Text for analysis.

Content starts

C atomic_fetch_min(volatile A *object, M operand)
C atomic_fetch_max(volatile A *object, M operand)
C atomic_fetch_min_explicit(volatile A *object, M operand, memory_order order)
C atomic_fetch_max_explicit(volatile A *object, M operand, memory_order order)
C atomic_fetch_min_explicit(volatile A *object, M operand,
    memory_order order, memory_scope scope)
C atomic_fetch_max_explicit(volatile A *object, M operand,
    memory_order order, memory_scope scope)

Modifications to the OpenCL API Specification

Add to Table 5 - OpenCL Device Queries in Section 4.2 - Querying Devices:
Table 5. List of supported param_names by clGetDeviceInfo
Device Info Return Type Description

CL_DEVICE_SINGLE_FP_ATOMIC_CAPABILITIES_EXT
CL_DEVICE_DOUBLE_FP_ATOMIC_CAPABILITIES_EXT
CL_DEVICE_HALF_FP_ATOMIC_CAPABILITIES_EXT

cl_device_fp_atomic_capabilities_ext

Describes the floating-point atomic operations supported by the device. This is a bit-field that describes a combination of the following values:

CL_DEVICE_GLOBAL_FP_ATOMIC_LOAD_STORE_EXT - Can perform floating-point load, store, and exchange atomic operations in global memory.
CL_DEVICE_GLOBAL_FP_ATOMIC_ADD_EXT - Can perform floating-point addition and subtraction atomic operations in global memory.
CL_DEVICE_GLOBAL_FP_ATOMIC_MIN_MAX_EXT - Can perform floating-point min and max atomic operations in global memory.

CL_DEVICE_LOCAL_FP_ATOMIC_LOAD_STORE_EXT - Can perform floating-point load, store, and exchange atomic operations in local memory.
CL_DEVICE_LOCAL_FP_ATOMIC_ADD_EXT - Can perform floating-point addition and subtraction atomic operations in local memory.
CL_DEVICE_LOCAL_FP_ATOMIC_MIN_MAX_EXT - Can perform floating-point min and max atomic operations in local memory.

There is no mandated minimum capability.

Content ends

Dataset.
Content starts

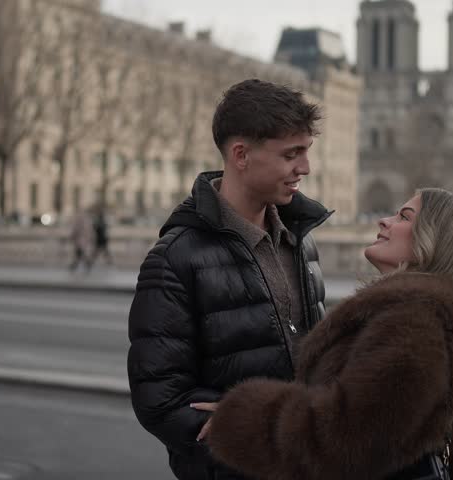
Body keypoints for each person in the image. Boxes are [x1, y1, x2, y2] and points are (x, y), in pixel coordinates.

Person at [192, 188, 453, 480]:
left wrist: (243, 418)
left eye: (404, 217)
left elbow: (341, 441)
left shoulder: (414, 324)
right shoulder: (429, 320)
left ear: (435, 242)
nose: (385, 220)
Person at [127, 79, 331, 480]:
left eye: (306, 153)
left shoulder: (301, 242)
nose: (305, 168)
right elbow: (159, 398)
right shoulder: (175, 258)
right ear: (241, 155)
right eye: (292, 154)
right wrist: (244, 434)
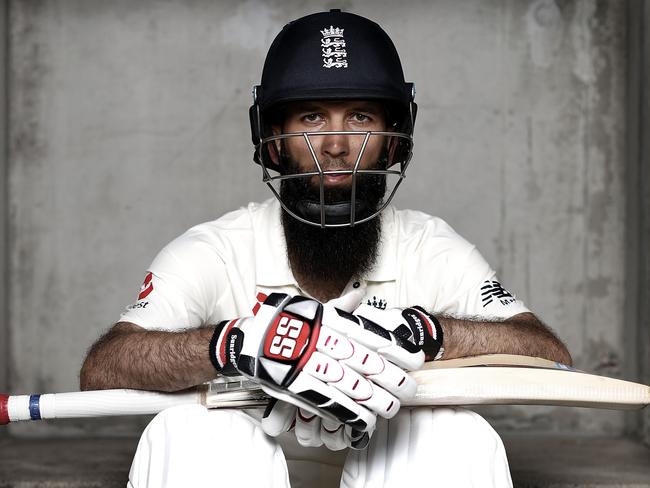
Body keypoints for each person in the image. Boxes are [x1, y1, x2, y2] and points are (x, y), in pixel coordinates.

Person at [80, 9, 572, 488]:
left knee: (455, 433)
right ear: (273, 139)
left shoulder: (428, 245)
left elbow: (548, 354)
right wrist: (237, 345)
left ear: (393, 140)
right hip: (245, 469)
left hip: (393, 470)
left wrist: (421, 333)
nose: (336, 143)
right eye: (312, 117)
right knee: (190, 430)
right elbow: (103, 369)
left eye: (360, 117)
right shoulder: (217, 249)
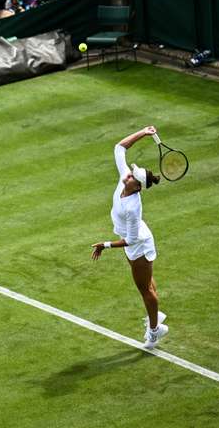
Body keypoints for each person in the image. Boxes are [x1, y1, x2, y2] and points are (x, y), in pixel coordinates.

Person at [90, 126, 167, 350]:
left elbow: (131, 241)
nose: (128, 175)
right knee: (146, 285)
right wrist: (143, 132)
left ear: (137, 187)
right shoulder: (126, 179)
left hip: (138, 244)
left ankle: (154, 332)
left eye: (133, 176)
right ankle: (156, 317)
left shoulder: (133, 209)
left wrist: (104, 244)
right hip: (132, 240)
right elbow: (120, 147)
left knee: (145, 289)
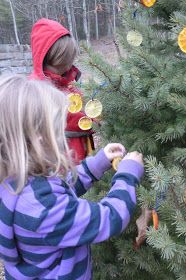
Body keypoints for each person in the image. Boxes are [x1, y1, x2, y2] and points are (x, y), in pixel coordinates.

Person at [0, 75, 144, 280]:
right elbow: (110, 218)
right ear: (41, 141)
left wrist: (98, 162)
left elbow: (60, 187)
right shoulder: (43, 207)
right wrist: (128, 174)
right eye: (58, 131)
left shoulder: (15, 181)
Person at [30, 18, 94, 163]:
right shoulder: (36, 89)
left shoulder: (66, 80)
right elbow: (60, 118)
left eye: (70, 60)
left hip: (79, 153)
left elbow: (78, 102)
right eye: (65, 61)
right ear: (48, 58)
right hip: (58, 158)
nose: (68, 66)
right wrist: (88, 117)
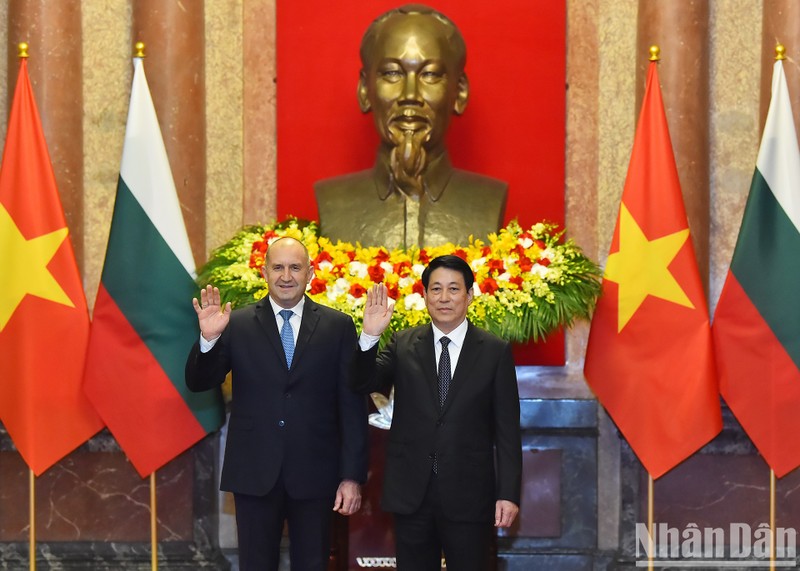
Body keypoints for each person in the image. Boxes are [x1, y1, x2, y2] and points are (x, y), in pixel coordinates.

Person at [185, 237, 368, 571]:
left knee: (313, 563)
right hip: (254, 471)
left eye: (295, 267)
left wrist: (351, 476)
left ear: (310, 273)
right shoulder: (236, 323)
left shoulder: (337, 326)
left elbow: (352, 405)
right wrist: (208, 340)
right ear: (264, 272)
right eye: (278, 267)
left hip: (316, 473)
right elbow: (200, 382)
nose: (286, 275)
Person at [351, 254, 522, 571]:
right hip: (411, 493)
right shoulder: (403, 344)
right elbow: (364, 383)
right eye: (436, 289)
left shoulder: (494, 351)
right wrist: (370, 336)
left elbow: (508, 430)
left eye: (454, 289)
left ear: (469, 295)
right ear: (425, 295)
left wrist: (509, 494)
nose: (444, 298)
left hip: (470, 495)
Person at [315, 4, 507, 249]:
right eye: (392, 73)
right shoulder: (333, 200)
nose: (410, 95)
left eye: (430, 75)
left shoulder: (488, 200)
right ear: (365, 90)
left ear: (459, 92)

Content ends

Exercise 1. In the excerpt on OpenCL floating-point atomics, which value shows that a device can perform floating-point min and max atomic operations in local memory?
Exercise 2. Extend the excerpt on OpenCL floating-point atomics past its final sentence.
Leave the records out of this entirely.

Answer box 1. CL_DEVICE_LOCAL_FP_ATOMIC_MIN_MAX_EXT

Answer box 2.
Modifications to the OpenCL C Specification

Add to Table 1 - Optional features in OpenCL C 3.0 or newer and their predefined macros:
Table 1. Optional features in OpenCL C 3.0 or newer and their predefined macros
Feature Macro/Name Brief Description

__opencl_c_ext_fp16_global_atomic_load_store,
__opencl_c_ext_fp16_local_atomic_load_store

The OpenCL C compiler supports built-in functions to atomically load, store, or exchange 16-bit floating-point values in __global or __local memory.

OpenCL C compilers that define the feature macros __opencl_c_ext_fp16_global_atomic_load_store or __opencl_c_ext_fp16_local_atomic_load_store must also support the OpenCL extension cl_khr_fp16.

Note: built-in functions to atomically load, store, or exchange 32-bit and 64-bit floating-point values are already in OpenCL C 2.0 and newer.

__opencl_c_ext_fp16_global_atomic_add,
__opencl_c_ext_fp32_global_atomic_add,
__opencl_c_ext_fp64_global_atomic_add,
__opencl_c_ext_fp16_local_atomic_add,
__opencl_c_ext_fp32_local_atomic_add,
__opencl_c_ext_fp64_local_atomic_add

The OpenCL C compiler supports built-in functions to atomically add to or subtract from 16-bit, 32-bit, or 64-bit floating-point values in __global or __local memory.

OpenCL C compilers that define the feature macros __opencl_c_ext_fp16_global_atomic_add or __opencl_c_ext_fp16_local_atomic_add must also support the OpenCL extension cl_khr_fp16.

OpenCL C compilers that define the feature macros __opencl_c_ext_fp64_global_atomic_add or __opencl_c_ext_fp64_local_atomic_add must also define the feature macro __opencl_c_fp64.

__opencl_c_ext_fp16_global_atomic_min_max,
__opencl_c_ext_fp32_global_atomic_min_max,
__opencl_c_ext_fp64_global_atomic_min_max,
__opencl_c_ext_fp16_local_atomic_min_max,
__opencl_c_ext_fp32_local_atomic_min_max,
__opencl_c_ext_fp64_local_atomic_min_max

The OpenCL C compiler supports built-in functions to atomically compute the minimum or maximum of a 16-bit, 32-bit, or 64-bit floating-point operand and a value in __global or __local memory.

OpenCL C compilers that define the feature macros __opencl_c_ext_fp16_global_atomic_min_max or __opencl_c_ext_fp16_local_atomic_min_max must also support the OpenCL extension cl_khr_fp16.

OpenCL C compilers that define the feature macros __opencl_c_ext_fp64_global_atomic_min_max or __opencl_c_ext_fp64_local_atomic_min_max must also define the feature macro __opencl_c_fp64.

Add to the list of atomic type names in Section 6.15.12.6 Atomic integer and floating-point types:
  • atomic_half *

* Only if the cl_khr_fp16 extension is supported and has been enabled.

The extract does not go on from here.